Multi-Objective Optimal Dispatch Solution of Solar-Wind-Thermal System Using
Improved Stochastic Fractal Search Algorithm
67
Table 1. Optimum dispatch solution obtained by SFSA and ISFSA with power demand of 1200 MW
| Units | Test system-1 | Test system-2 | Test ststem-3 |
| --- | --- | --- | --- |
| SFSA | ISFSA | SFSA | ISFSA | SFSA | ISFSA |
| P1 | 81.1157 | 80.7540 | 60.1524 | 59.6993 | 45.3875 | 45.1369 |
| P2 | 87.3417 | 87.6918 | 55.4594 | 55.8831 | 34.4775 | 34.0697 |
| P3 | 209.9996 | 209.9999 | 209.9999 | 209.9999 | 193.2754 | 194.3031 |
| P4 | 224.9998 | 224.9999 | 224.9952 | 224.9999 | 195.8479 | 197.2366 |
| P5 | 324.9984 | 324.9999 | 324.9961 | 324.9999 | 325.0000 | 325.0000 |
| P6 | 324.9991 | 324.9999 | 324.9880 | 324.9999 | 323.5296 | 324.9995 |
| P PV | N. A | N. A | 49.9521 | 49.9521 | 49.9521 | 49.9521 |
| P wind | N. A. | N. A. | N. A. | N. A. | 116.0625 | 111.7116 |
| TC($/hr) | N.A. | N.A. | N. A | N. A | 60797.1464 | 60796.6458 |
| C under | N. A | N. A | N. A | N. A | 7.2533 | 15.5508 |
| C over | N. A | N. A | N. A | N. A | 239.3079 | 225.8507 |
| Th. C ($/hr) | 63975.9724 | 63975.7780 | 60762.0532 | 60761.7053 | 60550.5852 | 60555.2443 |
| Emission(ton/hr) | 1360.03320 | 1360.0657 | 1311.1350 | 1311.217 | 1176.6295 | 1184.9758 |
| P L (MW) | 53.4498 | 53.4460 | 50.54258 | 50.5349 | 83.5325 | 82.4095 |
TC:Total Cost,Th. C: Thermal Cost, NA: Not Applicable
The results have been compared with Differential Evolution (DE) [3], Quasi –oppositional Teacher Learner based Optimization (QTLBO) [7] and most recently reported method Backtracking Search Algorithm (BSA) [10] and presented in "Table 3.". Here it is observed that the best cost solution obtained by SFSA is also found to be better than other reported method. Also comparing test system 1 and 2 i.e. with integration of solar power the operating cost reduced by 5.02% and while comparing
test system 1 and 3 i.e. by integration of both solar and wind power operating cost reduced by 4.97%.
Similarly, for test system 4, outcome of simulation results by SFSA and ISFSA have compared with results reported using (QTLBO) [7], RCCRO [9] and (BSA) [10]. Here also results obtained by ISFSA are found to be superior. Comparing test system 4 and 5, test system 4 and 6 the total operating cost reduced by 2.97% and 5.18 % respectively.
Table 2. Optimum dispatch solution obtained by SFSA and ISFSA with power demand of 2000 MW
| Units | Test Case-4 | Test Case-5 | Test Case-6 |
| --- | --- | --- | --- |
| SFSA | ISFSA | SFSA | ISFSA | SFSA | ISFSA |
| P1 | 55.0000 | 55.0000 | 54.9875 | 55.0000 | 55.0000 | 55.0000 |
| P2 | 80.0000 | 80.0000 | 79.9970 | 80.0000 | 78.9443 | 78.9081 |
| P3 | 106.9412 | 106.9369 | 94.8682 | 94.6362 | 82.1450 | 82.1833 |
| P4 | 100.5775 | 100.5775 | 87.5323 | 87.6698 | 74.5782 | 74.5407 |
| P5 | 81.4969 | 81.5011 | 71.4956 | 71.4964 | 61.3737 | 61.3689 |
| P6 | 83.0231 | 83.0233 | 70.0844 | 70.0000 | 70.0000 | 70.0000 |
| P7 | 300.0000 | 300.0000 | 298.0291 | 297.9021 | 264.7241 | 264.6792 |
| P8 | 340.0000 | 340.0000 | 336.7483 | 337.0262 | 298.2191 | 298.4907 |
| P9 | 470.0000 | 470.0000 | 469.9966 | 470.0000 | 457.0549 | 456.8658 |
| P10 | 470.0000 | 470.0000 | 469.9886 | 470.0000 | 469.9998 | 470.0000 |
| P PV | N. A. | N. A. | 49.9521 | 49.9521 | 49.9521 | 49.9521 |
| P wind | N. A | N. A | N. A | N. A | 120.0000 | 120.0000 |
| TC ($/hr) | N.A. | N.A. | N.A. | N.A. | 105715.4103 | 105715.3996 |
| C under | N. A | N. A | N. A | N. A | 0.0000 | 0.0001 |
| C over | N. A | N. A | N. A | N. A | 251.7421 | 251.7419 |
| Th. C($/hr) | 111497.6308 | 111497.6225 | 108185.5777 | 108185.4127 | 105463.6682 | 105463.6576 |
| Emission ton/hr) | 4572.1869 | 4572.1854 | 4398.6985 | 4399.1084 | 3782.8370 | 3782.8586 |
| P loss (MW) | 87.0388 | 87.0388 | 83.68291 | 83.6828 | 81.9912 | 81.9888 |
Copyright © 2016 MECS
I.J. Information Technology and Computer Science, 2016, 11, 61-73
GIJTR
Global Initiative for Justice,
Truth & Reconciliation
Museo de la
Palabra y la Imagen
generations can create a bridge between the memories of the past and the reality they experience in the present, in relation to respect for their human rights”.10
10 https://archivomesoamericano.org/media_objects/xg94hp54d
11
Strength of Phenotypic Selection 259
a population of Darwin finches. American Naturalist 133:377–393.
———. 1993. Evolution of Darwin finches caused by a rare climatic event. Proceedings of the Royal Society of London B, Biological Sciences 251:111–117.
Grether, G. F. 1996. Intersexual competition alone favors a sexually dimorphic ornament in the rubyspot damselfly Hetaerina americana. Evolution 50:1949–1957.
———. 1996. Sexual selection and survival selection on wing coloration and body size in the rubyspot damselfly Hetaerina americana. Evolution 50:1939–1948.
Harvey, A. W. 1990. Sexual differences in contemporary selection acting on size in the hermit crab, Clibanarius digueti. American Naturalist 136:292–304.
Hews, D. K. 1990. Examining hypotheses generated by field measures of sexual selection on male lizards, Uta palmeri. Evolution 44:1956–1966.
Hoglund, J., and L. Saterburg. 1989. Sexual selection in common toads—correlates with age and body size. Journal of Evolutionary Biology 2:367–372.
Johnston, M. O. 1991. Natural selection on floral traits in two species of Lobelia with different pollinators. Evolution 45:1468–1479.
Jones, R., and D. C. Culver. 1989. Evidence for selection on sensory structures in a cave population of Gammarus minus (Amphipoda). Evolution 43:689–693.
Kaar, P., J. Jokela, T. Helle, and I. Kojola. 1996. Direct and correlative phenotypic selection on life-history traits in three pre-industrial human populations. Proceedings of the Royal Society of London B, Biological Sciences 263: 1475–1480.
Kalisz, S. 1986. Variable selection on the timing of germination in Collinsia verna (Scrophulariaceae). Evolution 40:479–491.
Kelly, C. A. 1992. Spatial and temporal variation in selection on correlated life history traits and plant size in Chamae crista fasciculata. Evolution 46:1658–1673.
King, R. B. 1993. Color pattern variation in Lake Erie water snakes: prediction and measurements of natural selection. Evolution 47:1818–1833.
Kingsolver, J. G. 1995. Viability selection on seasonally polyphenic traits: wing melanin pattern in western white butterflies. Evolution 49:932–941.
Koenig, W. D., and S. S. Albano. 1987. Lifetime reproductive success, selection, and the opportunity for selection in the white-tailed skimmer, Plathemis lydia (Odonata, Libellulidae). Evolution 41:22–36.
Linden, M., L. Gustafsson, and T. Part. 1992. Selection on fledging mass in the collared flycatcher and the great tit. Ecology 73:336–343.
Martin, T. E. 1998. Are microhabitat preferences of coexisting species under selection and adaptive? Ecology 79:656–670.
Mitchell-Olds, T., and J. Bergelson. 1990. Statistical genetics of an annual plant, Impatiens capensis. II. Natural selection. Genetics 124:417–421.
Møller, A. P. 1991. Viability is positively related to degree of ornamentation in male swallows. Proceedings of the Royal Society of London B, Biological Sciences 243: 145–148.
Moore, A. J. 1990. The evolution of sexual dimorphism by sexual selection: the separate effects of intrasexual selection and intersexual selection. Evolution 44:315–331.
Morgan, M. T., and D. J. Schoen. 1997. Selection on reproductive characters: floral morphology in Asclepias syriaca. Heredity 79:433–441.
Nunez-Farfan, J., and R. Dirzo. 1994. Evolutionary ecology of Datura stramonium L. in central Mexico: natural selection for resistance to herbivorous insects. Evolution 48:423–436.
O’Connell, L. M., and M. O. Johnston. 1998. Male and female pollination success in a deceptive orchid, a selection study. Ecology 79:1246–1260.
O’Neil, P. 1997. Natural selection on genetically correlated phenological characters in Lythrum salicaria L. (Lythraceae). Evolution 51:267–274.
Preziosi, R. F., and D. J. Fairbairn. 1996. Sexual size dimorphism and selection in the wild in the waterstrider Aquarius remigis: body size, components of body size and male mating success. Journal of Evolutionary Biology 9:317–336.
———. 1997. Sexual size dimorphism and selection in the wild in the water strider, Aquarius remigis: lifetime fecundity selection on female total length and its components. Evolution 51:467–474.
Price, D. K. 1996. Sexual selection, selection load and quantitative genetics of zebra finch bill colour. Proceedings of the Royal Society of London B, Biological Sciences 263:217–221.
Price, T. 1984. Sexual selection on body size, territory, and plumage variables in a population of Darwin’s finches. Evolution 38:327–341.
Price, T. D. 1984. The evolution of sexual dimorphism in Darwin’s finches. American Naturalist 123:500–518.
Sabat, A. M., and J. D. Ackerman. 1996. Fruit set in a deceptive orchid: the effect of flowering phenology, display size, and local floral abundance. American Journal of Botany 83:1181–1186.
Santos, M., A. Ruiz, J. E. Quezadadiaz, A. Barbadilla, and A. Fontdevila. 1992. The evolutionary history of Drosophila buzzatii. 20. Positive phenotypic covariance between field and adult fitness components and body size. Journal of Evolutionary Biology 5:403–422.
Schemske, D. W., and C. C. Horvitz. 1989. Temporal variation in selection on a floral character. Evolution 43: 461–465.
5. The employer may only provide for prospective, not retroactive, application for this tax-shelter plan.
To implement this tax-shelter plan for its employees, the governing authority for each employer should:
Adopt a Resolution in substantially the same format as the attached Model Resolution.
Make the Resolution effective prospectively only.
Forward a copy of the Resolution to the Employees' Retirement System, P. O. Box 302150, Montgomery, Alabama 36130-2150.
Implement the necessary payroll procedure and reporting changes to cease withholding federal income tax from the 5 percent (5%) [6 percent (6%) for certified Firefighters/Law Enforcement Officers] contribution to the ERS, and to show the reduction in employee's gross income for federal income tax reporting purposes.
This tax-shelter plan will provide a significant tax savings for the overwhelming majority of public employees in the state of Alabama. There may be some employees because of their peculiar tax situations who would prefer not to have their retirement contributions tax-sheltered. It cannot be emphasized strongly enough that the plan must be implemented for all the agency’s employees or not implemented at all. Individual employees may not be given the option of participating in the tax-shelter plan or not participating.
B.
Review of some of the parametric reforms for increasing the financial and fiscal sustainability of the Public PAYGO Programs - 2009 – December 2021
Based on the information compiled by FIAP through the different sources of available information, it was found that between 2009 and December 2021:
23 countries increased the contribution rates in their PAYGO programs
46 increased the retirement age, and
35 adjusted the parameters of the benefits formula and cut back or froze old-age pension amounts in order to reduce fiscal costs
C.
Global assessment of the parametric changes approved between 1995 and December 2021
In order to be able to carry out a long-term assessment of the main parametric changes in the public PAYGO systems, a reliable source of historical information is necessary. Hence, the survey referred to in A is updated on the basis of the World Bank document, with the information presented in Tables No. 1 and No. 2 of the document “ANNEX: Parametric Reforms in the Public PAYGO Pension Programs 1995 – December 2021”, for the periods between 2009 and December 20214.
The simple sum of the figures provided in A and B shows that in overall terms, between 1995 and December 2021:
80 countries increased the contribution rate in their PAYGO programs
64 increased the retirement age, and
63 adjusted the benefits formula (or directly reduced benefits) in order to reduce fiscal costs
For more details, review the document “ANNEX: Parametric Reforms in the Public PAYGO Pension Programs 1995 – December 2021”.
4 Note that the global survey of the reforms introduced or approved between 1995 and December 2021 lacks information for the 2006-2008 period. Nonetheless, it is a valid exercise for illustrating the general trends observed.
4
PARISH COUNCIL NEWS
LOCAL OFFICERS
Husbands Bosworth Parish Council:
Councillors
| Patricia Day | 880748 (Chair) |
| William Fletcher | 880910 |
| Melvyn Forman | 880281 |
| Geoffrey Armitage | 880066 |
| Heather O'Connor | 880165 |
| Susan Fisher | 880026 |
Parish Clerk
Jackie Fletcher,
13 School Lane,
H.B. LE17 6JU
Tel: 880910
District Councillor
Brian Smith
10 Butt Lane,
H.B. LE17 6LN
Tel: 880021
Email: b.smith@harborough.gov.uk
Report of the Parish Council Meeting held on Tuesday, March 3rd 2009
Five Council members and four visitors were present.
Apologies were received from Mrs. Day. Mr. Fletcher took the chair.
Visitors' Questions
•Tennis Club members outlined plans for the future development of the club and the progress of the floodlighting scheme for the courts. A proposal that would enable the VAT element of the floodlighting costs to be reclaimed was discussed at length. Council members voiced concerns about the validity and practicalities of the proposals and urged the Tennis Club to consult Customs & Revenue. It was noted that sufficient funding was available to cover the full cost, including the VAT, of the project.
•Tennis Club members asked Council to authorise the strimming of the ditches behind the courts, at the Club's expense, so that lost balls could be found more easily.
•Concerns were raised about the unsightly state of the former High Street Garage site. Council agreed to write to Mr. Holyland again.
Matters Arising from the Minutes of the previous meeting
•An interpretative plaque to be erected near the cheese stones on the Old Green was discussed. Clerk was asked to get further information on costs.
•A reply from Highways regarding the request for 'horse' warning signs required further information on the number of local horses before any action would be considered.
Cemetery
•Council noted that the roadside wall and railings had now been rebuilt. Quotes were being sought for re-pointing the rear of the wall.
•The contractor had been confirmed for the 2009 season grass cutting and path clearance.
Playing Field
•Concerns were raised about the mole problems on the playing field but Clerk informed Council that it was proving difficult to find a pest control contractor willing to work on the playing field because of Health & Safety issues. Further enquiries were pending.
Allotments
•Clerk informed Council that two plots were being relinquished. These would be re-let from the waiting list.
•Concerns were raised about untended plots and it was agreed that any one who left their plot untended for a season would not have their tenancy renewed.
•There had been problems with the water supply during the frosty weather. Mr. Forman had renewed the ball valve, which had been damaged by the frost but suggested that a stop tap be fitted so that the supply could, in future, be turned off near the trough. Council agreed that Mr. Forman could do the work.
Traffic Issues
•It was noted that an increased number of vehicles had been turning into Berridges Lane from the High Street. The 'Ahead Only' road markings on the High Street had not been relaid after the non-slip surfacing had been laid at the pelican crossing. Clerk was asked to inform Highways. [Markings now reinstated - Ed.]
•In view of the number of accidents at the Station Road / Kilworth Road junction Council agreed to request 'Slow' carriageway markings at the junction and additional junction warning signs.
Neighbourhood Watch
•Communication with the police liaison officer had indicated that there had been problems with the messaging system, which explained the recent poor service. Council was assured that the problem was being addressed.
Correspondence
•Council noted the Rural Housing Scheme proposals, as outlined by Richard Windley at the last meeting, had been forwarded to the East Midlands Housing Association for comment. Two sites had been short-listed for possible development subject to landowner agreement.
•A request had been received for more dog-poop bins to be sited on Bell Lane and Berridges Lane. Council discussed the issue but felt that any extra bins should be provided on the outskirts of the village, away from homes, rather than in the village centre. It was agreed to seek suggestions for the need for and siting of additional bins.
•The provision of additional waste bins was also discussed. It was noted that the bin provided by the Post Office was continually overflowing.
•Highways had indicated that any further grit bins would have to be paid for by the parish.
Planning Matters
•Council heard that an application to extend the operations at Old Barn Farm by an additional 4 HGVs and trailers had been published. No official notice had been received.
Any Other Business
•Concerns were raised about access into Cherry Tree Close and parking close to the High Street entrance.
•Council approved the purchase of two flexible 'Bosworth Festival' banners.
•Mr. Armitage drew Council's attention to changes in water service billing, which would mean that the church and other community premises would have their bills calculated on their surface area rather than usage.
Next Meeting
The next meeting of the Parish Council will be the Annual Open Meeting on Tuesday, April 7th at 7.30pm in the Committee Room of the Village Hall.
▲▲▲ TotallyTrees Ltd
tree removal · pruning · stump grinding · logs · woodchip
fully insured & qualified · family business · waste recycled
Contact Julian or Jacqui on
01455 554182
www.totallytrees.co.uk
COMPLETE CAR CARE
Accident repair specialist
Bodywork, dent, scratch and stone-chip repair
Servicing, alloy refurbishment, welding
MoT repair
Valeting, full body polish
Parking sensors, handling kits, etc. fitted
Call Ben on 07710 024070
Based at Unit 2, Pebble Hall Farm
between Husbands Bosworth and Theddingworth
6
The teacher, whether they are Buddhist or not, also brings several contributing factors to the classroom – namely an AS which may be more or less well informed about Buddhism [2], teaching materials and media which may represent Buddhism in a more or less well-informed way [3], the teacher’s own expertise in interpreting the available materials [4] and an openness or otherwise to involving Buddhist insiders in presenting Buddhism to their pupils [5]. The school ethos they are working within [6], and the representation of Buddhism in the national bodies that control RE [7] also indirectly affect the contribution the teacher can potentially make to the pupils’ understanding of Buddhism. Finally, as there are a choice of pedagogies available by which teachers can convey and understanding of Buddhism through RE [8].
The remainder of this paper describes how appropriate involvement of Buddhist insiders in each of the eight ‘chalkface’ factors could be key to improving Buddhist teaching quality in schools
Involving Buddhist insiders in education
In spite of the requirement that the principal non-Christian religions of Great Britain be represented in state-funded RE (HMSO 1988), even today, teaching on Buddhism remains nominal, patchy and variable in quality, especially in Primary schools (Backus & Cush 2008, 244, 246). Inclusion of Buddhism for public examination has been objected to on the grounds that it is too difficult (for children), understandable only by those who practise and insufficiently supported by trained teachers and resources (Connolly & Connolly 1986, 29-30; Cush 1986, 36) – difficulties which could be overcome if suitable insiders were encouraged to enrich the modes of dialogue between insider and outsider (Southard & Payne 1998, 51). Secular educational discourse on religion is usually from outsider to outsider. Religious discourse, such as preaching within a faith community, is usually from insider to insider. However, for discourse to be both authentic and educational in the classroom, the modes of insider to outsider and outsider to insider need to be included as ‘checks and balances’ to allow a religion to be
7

**Work request**: Restate, word for word, the listing above from its first line through the line that contains "323.5296 | 324.9995 |", keeping both of those lines.

**Final answer**:
Multi-Objective Optimal Dispatch Solution of Solar-Wind-Thermal System Using
Improved Stochastic Fractal Search Algorithm
67
Table 1. Optimum dispatch solution obtained by SFSA and ISFSA with power demand of 1200 MW
| Units | Test system-1 | Test system-2 | Test ststem-3 |
| --- | --- | --- | --- |
| SFSA | ISFSA | SFSA | ISFSA | SFSA | ISFSA |
| P1 | 81.1157 | 80.7540 | 60.1524 | 59.6993 | 45.3875 | 45.1369 |
| P2 | 87.3417 | 87.6918 | 55.4594 | 55.8831 | 34.4775 | 34.0697 |
| P3 | 209.9996 | 209.9999 | 209.9999 | 209.9999 | 193.2754 | 194.3031 |
| P4 | 224.9998 | 224.9999 | 224.9952 | 224.9999 | 195.8479 | 197.2366 |
| P5 | 324.9984 | 324.9999 | 324.9961 | 324.9999 | 325.0000 | 325.0000 |
| P6 | 324.9991 | 324.9999 | 324.9880 | 324.9999 | 323.5296 | 324.9995 |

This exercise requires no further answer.